A Delaware judge has dismissed a class-action lawsuit against Google for secretly storing Safari cookies even when users had opted out. In a ruling from yesterday, Judge Sue Robinson wrote that the plaintiffs — who had filed suit under a variety of privacy and anti-hacking laws — hadn't proved real harm under any of them, nor had they convincingly argued that Google had violated their legal rights.
The basic facts of the case aren't particularly in dispute. In early 2012, researchers discovered that Google and several advertising networks had found an exploit that let them surreptitiously store cookies through the Safari and mobile Safari browsers, regardless of users' privacy settings. While Google essentially called the process an accident and quickly removed the cookies, it was later found to have a similar system on Internet Explorer. The users in this suit argued that by using cookies to track users across sites without their consent, Google was essentially swindling them out of personal information that would otherwise have monetary value and was infringing on their right to privacy.

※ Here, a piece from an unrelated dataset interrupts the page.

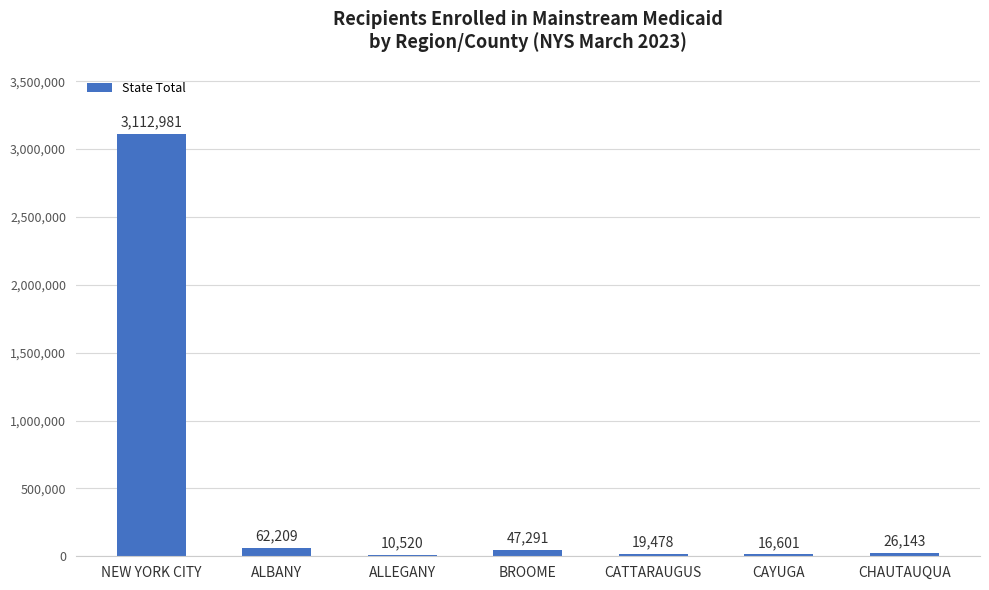

Approximately how many times larger is the value at NEW YORK CITY compared to ALBANY?

50.0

But Robinson found there wasn't much evidence that placing the cookies had caused users tangible harm. While users can get rewards for giving up some personal information, previous court cases have found that having it collected doesn't necessarily devalue it or prove the user was hurt. Despite this, Google could still have been on the hook for invasions of privacy. To be considered under the Electronic Communications Privacy Act, the cookies would have needed to collect something that could be considered the "contents" of a communication, and Robinson didn't think that web addresses met that bar. "Even if plaintiffs' browsers were 'tricked' into sending the URLs to Google," she wrote, "the court concludes that Google did not intercept contents as provided for by the Wiretap Act."
Google hasn't gotten away scot-free. In August of 2012, it paid the FTC a fine of $22.5 million, the largest fee of its kind ever collected. As part of that agreement, though, the company didn't have to admit wrongdoing, something that ultimately didn't sit well with the FTC. More recently, the company is facing another privacy class-action suit, this one over its Gmail keyword scanning. While the two cases share some superficial similarities, they don't hinge on the same arguments or the same circumstances, and Google lost its initial fight to have that suit dismissed.